Extracted data entries:
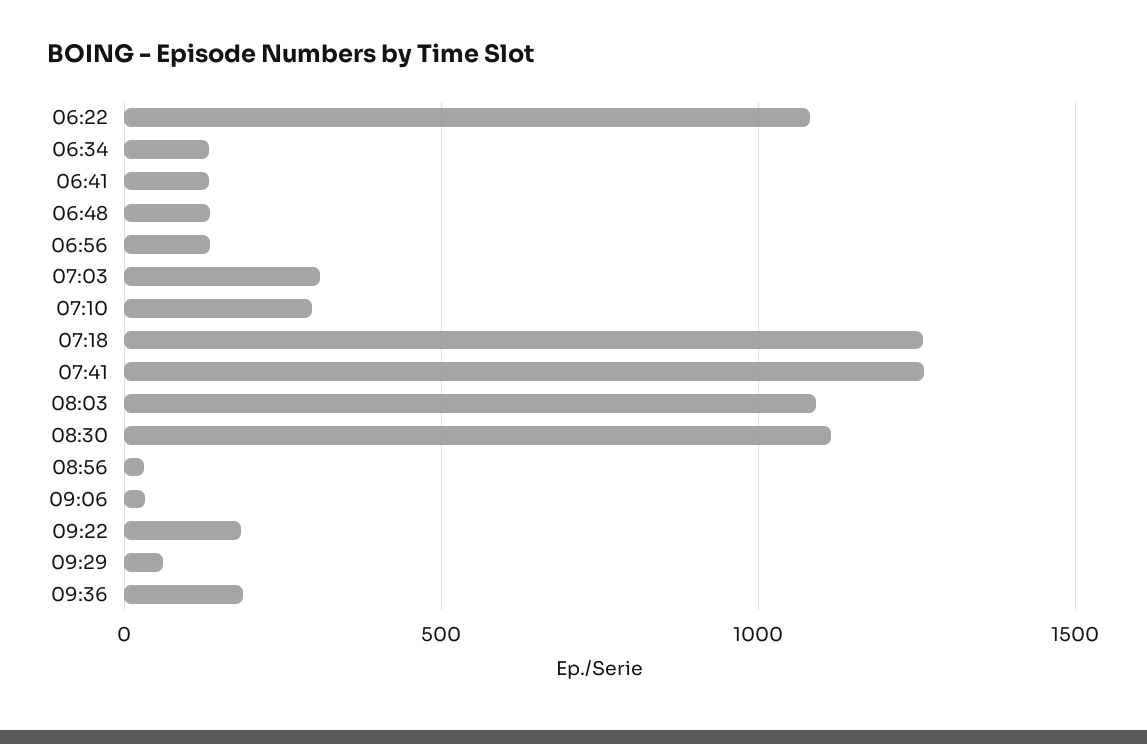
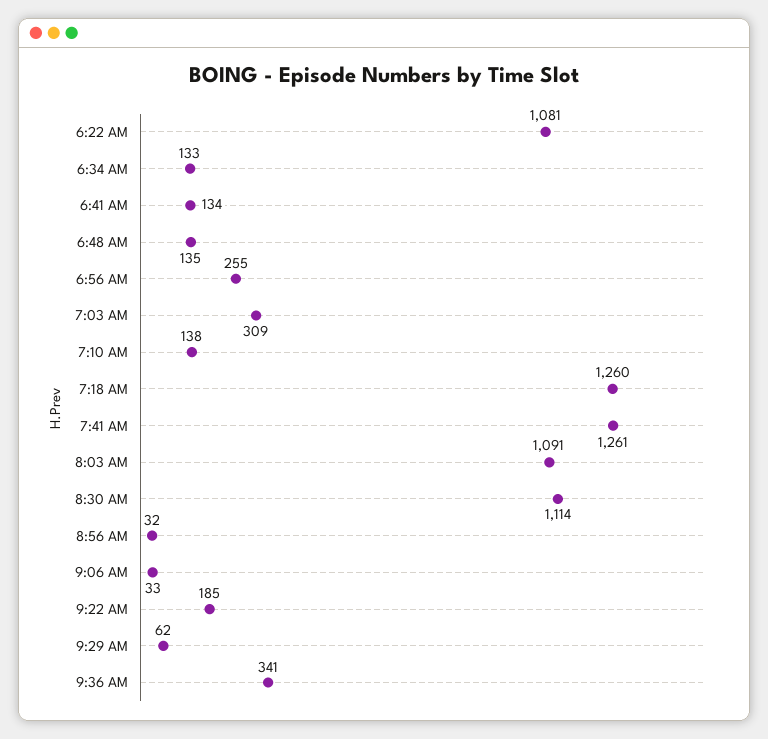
  {
    "06:22": 1081,
    "06:34": 133,
    "06:41": 134,
    "06:48": 135,
-   "06:56": 150,
+   "06:56": 255,
    "07:03": 309,
-   "07:10": 300,
+   "07:10": 138,
    "07:18": 1260,
    "07:41": 1261,
    "08:03": 1091,
    "08:30": 1114,
    "08:56": 32,
    "09:06": 33,
    "09:22": 185,
    "09:29": 62,
-   "09:36": 200
+   "09:36": 341
  }

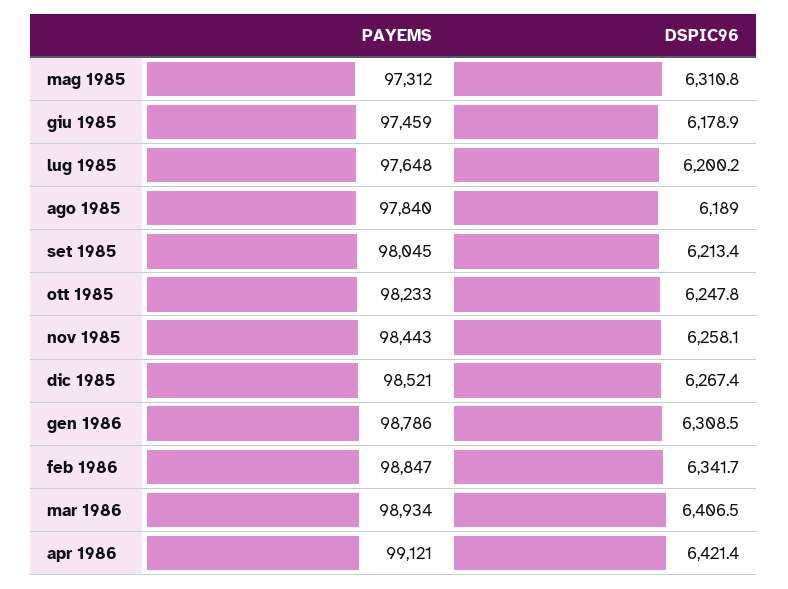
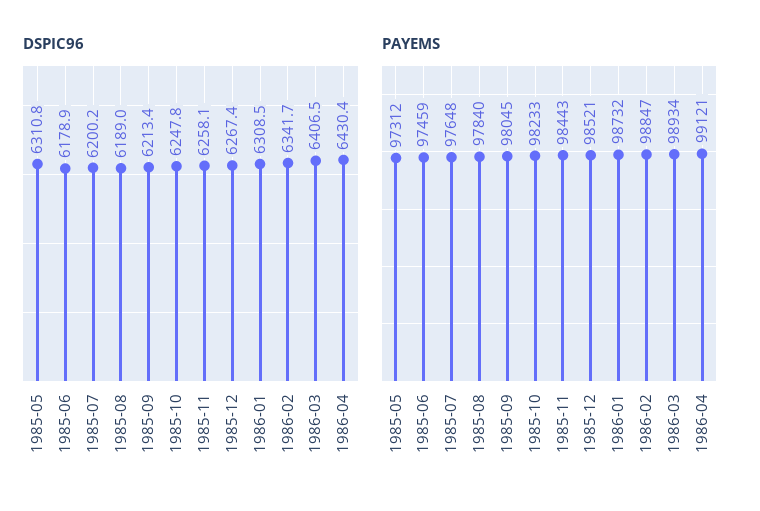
  {
    "PAYEMS": {
      "mag 1985": 97312,
      "giu 1985": 97459,
      "lug 1985": 97648,
      "ago 1985": 97840,
      "set 1985": 98045,
      "ott 1985": 98233,
      "nov 1985": 98443,
      "dic 1985": 98521,
-     "gen 1986": 98786,
+     "gen 1986": 98732,
      "feb 1986": 98847,
      "mar 1986": 98934,
      "apr 1986": 99121
    },
    "DSPIC96": {
      "mag 1985": 6310.8,
      "giu 1985": 6178.9,
      "lug 1985": 6200.2,
      "ago 1985": 6189,
      "set 1985": 6213.4,
      "ott 1985": 6247.8,
      "nov 1985": 6258.1,
      "dic 1985": 6267.4,
      "gen 1986": 6308.5,
      "feb 1986": 6341.7,
      "mar 1986": 6406.5,
-     "apr 1986": 6421.4
+     "apr 1986": 6430.4
    }
  }

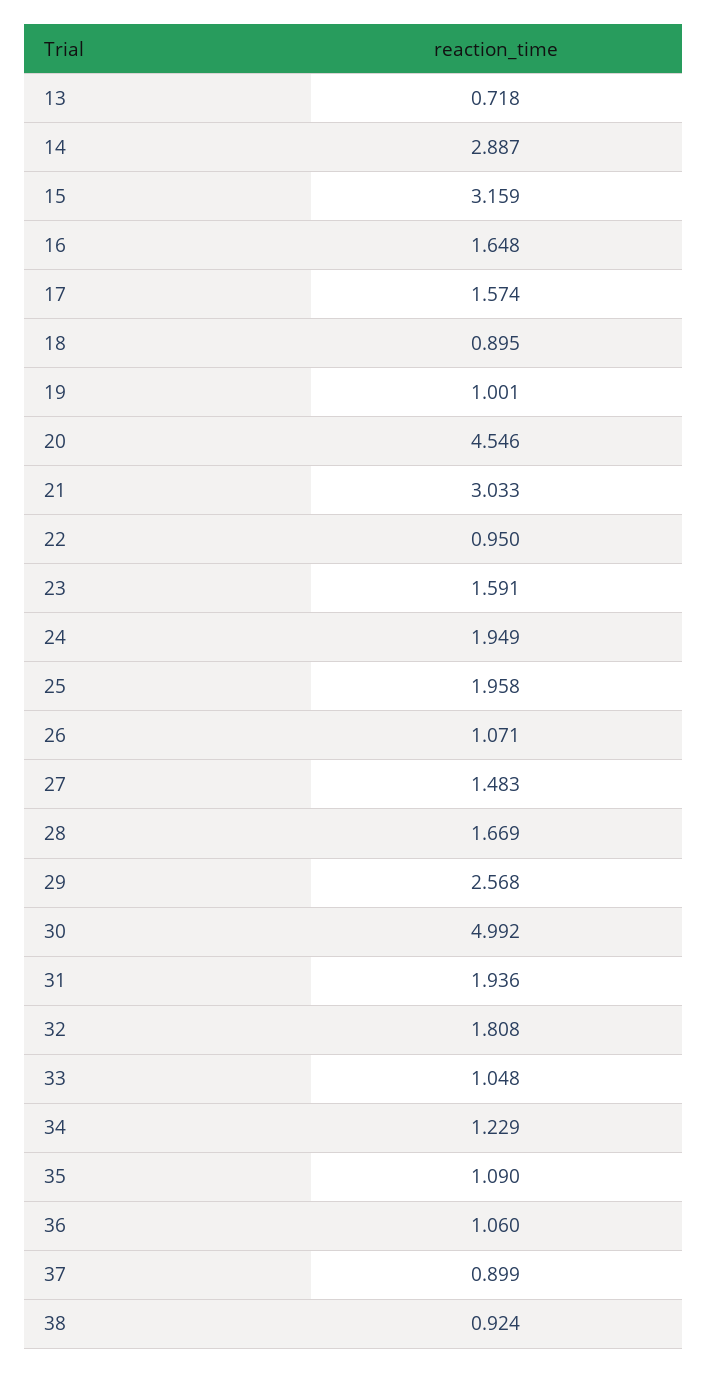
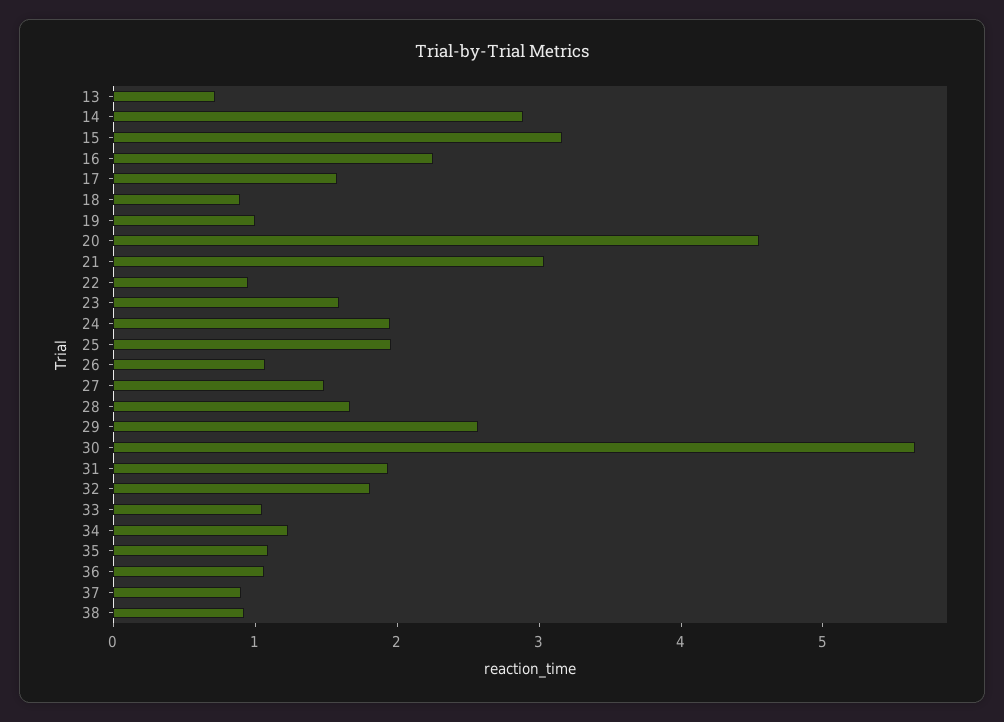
  {
    "13": 0.718,
    "14": 2.887,
    "15": 3.159,
-   "16": 1.648,
+   "16": 2.2,
    "17": 1.574,
    "18": 0.895,
    "19": 1.001,
    "20": 4.546,
    "21": 3.033,
    "22": 0.95,
    "23": 1.591,
    "24": 1.949,
    "25": 1.958,
    "26": 1.071,
    "27": 1.483,
    "28": 1.669,
    "29": 2.568,
-   "30": 4.992,
+   "30": 5.6,
    "31": 1.936,
    "32": 1.808,
    "33": 1.048,
    "34": 1.229,
    "35": 1.09,
    "36": 1.06,
    "37": 0.899,
    "38": 0.924
  }

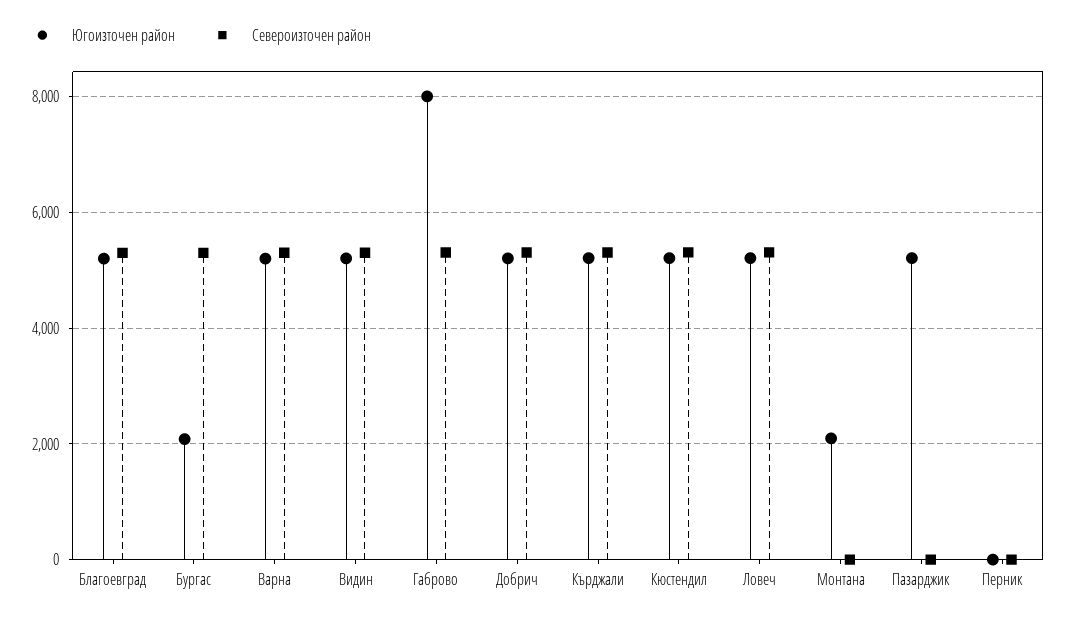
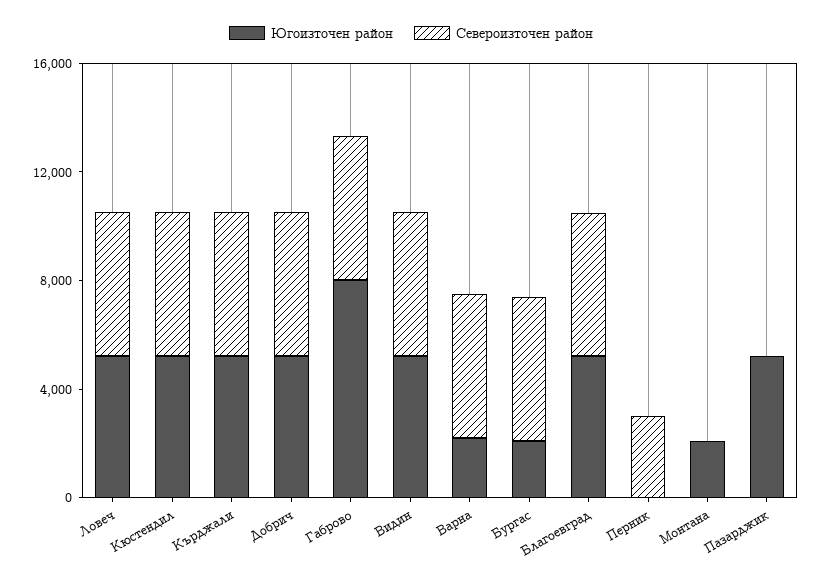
  {
    "Югоизточен район": {
      "Благоевград": 5200,
      "Бургас": 2000,
-     "Варна": 5200,
+     "Варна": 2000,
      "Видин": 5200,
      "Габрово": 8000,
      "Добрич": 5200,
      "Кърджали": 5200,
      "Кюстендил": 5200,
      "Ловеч": 5200,
      "Монтана": 2000,
      "Пазарджик": 5200,
      "Перник": 0
    },
    "Североизточен район": {
      "Благоевград": 5400,
      "Бургас": 5400,
      "Варна": 5400,
      "Видин": 5400,
      "Габрово": 5400,
      "Добрич": 5400,
      "Кърджали": 5400,
      "Кюстендил": 5400,
      "Ловеч": 5400,
      "Монтана": 0,
      "Пазарджик": 0,
-     "Перник": 0
+     "Перник": 3000
    }
  }

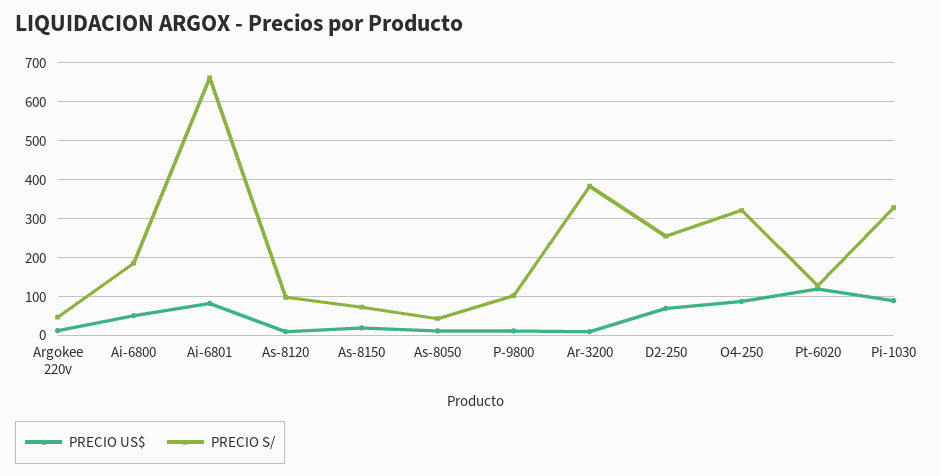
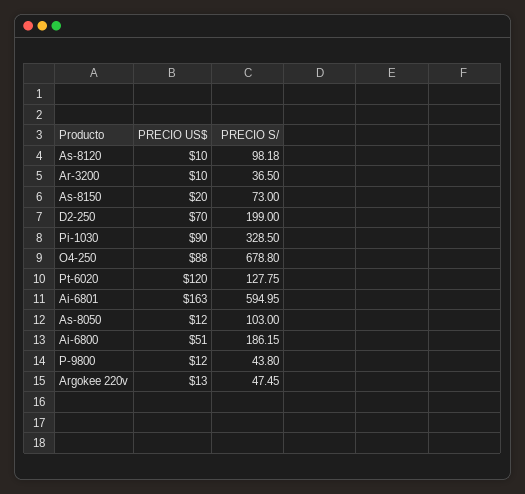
  {
    "PRECIO US$": {
      "Argokee 220v": 13,
      "Ai-6800": 51,
-     "Ai-6801": 80,
+     "Ai-6801": 163,
      "As-8120": 10,
      "As-8150": 20,
      "As-8050": 12,
      "P-9800": 12,
      "Ar-3200": 10,
      "D2-250": 70,
      "O4-250": 88,
      "Pt-6020": 120,
      "Pi-1030": 90
    },
    "PRECIO S/": {
      "Argokee 220v": 47.45,
      "Ai-6800": 186.15,
-     "Ai-6801": 660,
+     "Ai-6801": 594.95,
      "As-8120": 98.18,
      "As-8150": 73,
-     "As-8050": 40,
+     "As-8050": 103,
-     "P-9800": 100,
+     "P-9800": 43.8,
-     "Ar-3200": 380,
+     "Ar-3200": 36.5,
-     "D2-250": 260,
+     "D2-250": 199,
-     "O4-250": 320,
+     "O4-250": 678.8,
      "Pt-6020": 127.75,
      "Pi-1030": 328.5
    }
  }

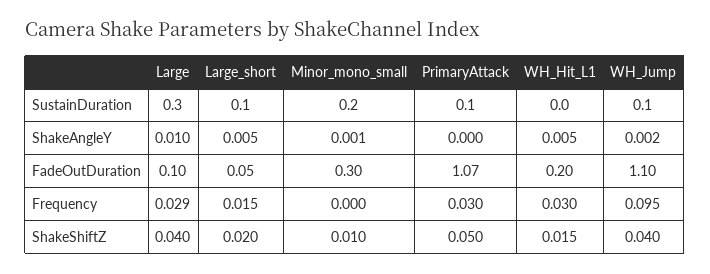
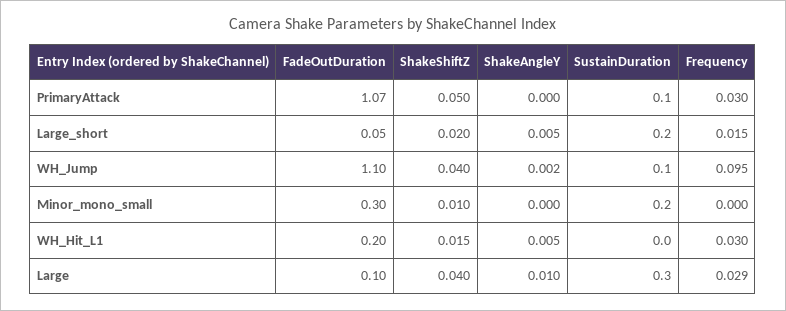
  {
    "Large": {
      "SustainDuration": 0.3,
      "ShakeAngleY": 0.01,
      "FadeOutDuration": 0.1,
      "Frequency": 0.029,
      "ShakeShiftZ": 0.04
    },
    "Large_short": {
-     "SustainDuration": 0.1,
+     "SustainDuration": 0.2,
      "ShakeAngleY": 0.005,
      "FadeOutDuration": 0.05,
      "Frequency": 0.015,
      "ShakeShiftZ": 0.02
    },
    "Minor_mono_small": {
      "SustainDuration": 0.2,
-     "ShakeAngleY": 0.001,
+     "ShakeAngleY": 0,
      "FadeOutDuration": 0.3,
      "Frequency": 0,
      "ShakeShiftZ": 0.01
    },
    "PrimaryAttack": {
      "SustainDuration": 0.1,
      "ShakeAngleY": 0,
      "FadeOutDuration": 1.07,
      "Frequency": 0.03,
      "ShakeShiftZ": 0.05
    },
    "WH_Hit_L1": {
      "SustainDuration": 0,
      "ShakeAngleY": 0.005,
      "FadeOutDuration": 0.2,
      "Frequency": 0.03,
      "ShakeShiftZ": 0.015
    },
    "WH_Jump": {
      "SustainDuration": 0.1,
      "ShakeAngleY": 0.002,
      "FadeOutDuration": 1.1,
      "Frequency": 0.095,
      "ShakeShiftZ": 0.04
    }
  }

• Exercise requirements
Print verbatim every line above, apart from the pictures.

• Answer section
  {
    "06:22": 1081,
    "06:34": 133,
    "06:41": 134,
    "06:48": 135,
-   "06:56": 150,
+   "06:56": 255,
    "07:03": 309,
-   "07:10": 300,
+   "07:10": 138,
    "07:18": 1260,
    "07:41": 1261,
    "08:03": 1091,
    "08:30": 1114,
    "08:56": 32,
    "09:06": 33,
    "09:22": 185,
    "09:29": 62,
-   "09:36": 200
+   "09:36": 341
  }

  {
    "PAYEMS": {
      "mag 1985": 97312,
      "giu 1985": 97459,
      "lug 1985": 97648,
      "ago 1985": 97840,
      "set 1985": 98045,
      "ott 1985": 98233,
      "nov 1985": 98443,
      "dic 1985": 98521,
-     "gen 1986": 98786,
+     "gen 1986": 98732,
      "feb 1986": 98847,
      "mar 1986": 98934,
      "apr 1986": 99121
    },
    "DSPIC96": {
      "mag 1985": 6310.8,
      "giu 1985": 6178.9,
      "lug 1985": 6200.2,
      "ago 1985": 6189,
      "set 1985": 6213.4,
      "ott 1985": 6247.8,
      "nov 1985": 6258.1,
      "dic 1985": 6267.4,
      "gen 1986": 6308.5,
      "feb 1986": 6341.7,
      "mar 1986": 6406.5,
-     "apr 1986": 6421.4
+     "apr 1986": 6430.4
    }
  }

  {
    "13": 0.718,
    "14": 2.887,
    "15": 3.159,
-   "16": 1.648,
+   "16": 2.2,
    "17": 1.574,
    "18": 0.895,
    "19": 1.001,
    "20": 4.546,
    "21": 3.033,
    "22": 0.95,
    "23": 1.591,
    "24": 1.949,
    "25": 1.958,
    "26": 1.071,
    "27": 1.483,
    "28": 1.669,
    "29": 2.568,
-   "30": 4.992,
+   "30": 5.6,
    "31": 1.936,
    "32": 1.808,
    "33": 1.048,
    "34": 1.229,
    "35": 1.09,
    "36": 1.06,
    "37": 0.899,
    "38": 0.924
  }

  {
    "Югоизточен район": {
      "Благоевград": 5200,
      "Бургас": 2000,
-     "Варна": 5200,
+     "Варна": 2000,
      "Видин": 5200,
      "Габрово": 8000,
      "Добрич": 5200,
      "Кърджали": 5200,
      "Кюстендил": 5200,
      "Ловеч": 5200,
      "Монтана": 2000,
      "Пазарджик": 5200,
      "Перник": 0
    },
    "Североизточен район": {
      "Благоевград": 5400,
      "Бургас": 5400,
      "Варна": 5400,
      "Видин": 5400,
      "Габрово": 5400,
      "Добрич": 5400,
      "Кърджали": 5400,
      "Кюстендил": 5400,
      "Ловеч": 5400,
      "Монтана": 0,
      "Пазарджик": 0,
-     "Перник": 0
+     "Перник": 3000
    }
  }

  {
    "PRECIO US$": {
      "Argokee 220v": 13,
      "Ai-6800": 51,
-     "Ai-6801": 80,
+     "Ai-6801": 163,
      "As-8120": 10,
      "As-8150": 20,
      "As-8050": 12,
      "P-9800": 12,
      "Ar-3200": 10,
      "D2-250": 70,
      "O4-250": 88,
      "Pt-6020": 120,
      "Pi-1030": 90
    },
    "PRECIO S/": {
      "Argokee 220v": 47.45,
      "Ai-6800": 186.15,
-     "Ai-6801": 660,
+     "Ai-6801": 594.95,
      "As-8120": 98.18,
      "As-8150": 73,
-     "As-8050": 40,
+     "As-8050": 103,
-     "P-9800": 100,
+     "P-9800": 43.8,
-     "Ar-3200": 380,
+     "Ar-3200": 36.5,
-     "D2-250": 260,
+     "D2-250": 199,
-     "O4-250": 320,
+     "O4-250": 678.8,
      "Pt-6020": 127.75,
      "Pi-1030": 328.5
    }
  }

  {
    "Large": {
      "SustainDuration": 0.3,
      "ShakeAngleY": 0.01,
      "FadeOutDuration": 0.1,
      "Frequency": 0.029,
      "ShakeShiftZ": 0.04
    },
    "Large_short": {
-     "SustainDuration": 0.1,
+     "SustainDuration": 0.2,
      "ShakeAngleY": 0.005,
      "FadeOutDuration": 0.05,
      "Frequency": 0.015,
      "ShakeShiftZ": 0.02
    },
    "Minor_mono_small": {
      "SustainDuration": 0.2,
-     "ShakeAngleY": 0.001,
+     "ShakeAngleY": 0,
      "FadeOutDuration": 0.3,
      "Frequency": 0,
      "ShakeShiftZ": 0.01
    },
    "PrimaryAttack": {
      "SustainDuration": 0.1,
      "ShakeAngleY": 0,
      "FadeOutDuration": 1.07,
      "Frequency": 0.03,
      "ShakeShiftZ": 0.05
    },
    "WH_Hit_L1": {
      "SustainDuration": 0,
      "ShakeAngleY": 0.005,
      "FadeOutDuration": 0.2,
      "Frequency": 0.03,
      "ShakeShiftZ": 0.015
    },
    "WH_Jump": {
      "SustainDuration": 0.1,
      "ShakeAngleY": 0.002,
      "FadeOutDuration": 1.1,
      "Frequency": 0.095,
      "ShakeShiftZ": 0.04
    }
  }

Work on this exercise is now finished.